Did the woman’s prayer alert God to something God might have missed or sway God’s mind into a particular response? Unlikely.
So what’s the point? Why pray? Why offer up our hopes and longings to a divine being? After all, we are neither alerting God to some new situation nor effectually changing the mind of the Divine. Are we?
Let’s take the recent rash of mass shootings. Is there a point in praying for the families and communities of those affected? Will God deliver peace and reconciliation to those grieving because people on the other side of the country asked God to?
Yes and no.
Yes, because when I tell you that I’m praying for you in your pain and grief, I am saying many things. Firstly, I am saying that I acknowledge you–I recognize you are in pain and unsettled. You are not completely alone nor ignored in your pain. I see you and recognize you. I, in part, share in your pain. Secondly, I am saying that I have good hopes for you. I want to see you well. I want to see you whole again. I am asking for you to be well.
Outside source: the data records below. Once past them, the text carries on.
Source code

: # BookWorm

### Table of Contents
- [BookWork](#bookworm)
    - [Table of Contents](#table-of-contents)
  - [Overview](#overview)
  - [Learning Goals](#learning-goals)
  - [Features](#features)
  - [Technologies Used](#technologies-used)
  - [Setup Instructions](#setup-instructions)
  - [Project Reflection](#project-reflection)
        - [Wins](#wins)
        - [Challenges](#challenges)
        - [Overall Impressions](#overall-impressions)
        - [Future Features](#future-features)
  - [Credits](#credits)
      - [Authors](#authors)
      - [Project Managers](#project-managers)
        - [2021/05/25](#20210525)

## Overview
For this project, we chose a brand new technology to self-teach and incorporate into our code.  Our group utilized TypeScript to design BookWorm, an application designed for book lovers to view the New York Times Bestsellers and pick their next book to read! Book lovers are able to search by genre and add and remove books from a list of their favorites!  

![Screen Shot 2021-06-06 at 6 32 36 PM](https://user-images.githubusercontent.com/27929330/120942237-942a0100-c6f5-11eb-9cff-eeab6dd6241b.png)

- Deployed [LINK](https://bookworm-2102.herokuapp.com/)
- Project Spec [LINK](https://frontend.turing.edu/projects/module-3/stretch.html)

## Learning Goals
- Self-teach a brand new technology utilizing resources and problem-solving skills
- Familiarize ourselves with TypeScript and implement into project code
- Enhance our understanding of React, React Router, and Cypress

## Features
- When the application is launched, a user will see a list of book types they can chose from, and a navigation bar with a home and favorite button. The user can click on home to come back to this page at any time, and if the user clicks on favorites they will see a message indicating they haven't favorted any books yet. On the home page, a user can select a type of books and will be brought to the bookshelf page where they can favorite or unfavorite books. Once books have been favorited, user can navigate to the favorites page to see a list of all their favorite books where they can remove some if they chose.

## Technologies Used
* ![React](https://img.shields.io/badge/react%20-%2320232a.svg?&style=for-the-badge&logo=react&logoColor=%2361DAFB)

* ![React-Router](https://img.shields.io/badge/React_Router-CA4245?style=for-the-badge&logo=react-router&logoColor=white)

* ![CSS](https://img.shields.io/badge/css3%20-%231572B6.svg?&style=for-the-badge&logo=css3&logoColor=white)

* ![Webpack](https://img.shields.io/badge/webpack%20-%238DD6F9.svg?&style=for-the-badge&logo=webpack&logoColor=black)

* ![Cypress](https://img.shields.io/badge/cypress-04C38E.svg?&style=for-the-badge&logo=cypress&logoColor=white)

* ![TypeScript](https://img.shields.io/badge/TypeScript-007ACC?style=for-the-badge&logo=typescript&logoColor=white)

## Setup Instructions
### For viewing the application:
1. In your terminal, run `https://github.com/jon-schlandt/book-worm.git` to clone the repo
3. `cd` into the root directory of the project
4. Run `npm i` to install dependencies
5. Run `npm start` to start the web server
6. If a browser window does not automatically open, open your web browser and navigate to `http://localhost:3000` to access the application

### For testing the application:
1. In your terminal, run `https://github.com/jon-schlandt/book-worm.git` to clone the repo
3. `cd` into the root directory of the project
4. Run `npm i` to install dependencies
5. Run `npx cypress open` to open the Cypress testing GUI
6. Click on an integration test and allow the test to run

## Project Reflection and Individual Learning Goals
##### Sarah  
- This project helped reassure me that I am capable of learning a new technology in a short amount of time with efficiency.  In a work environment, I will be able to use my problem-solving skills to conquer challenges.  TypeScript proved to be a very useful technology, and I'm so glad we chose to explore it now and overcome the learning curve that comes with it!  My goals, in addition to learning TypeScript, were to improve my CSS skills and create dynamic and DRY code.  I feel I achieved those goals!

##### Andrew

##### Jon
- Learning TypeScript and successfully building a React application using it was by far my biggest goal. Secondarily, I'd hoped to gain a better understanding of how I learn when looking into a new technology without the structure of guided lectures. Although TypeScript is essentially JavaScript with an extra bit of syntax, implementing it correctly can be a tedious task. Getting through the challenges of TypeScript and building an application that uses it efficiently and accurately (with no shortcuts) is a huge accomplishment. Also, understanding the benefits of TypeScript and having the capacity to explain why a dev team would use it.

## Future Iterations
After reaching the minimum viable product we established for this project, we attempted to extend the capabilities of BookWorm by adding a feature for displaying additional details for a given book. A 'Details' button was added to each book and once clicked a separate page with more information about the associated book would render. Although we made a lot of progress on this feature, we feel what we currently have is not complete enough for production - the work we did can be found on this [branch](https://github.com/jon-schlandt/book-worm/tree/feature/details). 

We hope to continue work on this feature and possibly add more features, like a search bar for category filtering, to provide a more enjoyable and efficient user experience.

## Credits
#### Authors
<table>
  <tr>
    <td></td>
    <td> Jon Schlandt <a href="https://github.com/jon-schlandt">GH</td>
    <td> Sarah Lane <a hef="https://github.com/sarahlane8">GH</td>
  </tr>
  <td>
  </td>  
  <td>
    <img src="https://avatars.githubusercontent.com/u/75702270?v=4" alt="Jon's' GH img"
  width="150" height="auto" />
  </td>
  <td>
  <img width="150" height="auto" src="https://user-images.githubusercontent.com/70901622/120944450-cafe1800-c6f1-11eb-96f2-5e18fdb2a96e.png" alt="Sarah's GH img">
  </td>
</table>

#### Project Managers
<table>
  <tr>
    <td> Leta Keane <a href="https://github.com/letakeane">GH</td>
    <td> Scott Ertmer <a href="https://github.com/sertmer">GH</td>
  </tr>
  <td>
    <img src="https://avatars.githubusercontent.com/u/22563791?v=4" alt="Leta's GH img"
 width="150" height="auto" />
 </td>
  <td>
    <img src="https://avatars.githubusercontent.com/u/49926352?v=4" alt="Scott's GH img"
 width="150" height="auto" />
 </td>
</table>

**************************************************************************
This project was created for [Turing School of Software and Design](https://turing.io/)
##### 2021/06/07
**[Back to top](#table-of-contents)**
And that leads to the “no” side of our question. Will God deliver reconciliation in response to my prayer for you? Not if I’m not willing to help bring about the requested reconciliation. I think that is the point of the New York Daily’s headline (above right). They are suggesting that the candidates prays don’t matter because those particular candidates are unwilling to take the newspaper’s proposed steps to reduce gun violence. The candidates prayers won’t work because they are unwilling to be a part of the solution. So, if I have already decided that I will have nothing more to do with you or the solution to your situation, than my prayers for you are worthless.
It’s unlikely that our prayers alert or sway God. What our prayers do is align us. Prayer draws us into the heart of God. Prayer involves the pray-er.
God’s heart is love, for God is love (1 John 4:16). When we pray for someone else, we are aligning ourselves in love. We are expressing a longing to see goodness come around somebody–and we are opening ourselves up to the possibility that we might be involved in the answer to prayer. Prayer can be a creative endeavor, in that it helps us to imagine how prayer might be answered and how we might be a part of it. Prayer calls us into awareness and action. That’s the uniting presence of the Divine.
Do I think the families of the victims appreciate hearing that we are praying for them? I do. Our admissions to prayer can have the same affect as a get-well card from a friend. There is healing in that. There is love in that. There is God in that.
Will God fix the grief and the systems that create the grief? Only when we are willing to respond and, in part, be the answer we hope for in our prayers.